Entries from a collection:

----------

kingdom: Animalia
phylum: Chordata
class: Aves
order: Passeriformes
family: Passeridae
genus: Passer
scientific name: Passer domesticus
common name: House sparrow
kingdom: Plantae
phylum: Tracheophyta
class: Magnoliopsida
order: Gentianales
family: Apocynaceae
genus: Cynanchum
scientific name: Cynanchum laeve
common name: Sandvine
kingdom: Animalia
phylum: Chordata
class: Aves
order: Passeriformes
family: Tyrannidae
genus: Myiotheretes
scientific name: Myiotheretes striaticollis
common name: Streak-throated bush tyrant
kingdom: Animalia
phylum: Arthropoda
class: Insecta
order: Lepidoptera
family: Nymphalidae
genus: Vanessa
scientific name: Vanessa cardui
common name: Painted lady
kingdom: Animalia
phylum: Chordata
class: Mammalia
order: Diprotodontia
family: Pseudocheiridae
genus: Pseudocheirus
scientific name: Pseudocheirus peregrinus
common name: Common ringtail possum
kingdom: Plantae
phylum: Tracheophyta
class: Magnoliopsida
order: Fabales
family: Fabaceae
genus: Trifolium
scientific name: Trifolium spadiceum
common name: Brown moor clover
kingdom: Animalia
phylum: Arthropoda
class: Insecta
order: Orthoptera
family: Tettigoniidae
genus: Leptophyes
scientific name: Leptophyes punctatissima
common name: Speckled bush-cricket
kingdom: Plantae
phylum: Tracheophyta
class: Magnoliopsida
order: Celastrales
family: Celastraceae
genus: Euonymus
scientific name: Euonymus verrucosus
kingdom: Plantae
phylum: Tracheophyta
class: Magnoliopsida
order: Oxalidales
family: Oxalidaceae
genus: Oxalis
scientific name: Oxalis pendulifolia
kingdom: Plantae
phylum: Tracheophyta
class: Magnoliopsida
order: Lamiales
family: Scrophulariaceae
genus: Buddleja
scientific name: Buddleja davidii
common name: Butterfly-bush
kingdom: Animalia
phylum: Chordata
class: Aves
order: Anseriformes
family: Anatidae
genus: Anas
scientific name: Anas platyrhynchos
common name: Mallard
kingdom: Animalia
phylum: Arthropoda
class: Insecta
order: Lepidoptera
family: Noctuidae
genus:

----------

#### Instructions for the task
How many lines in the entries above contain the word "scientific"? Reply with the number alone.

#### Exercise solution
11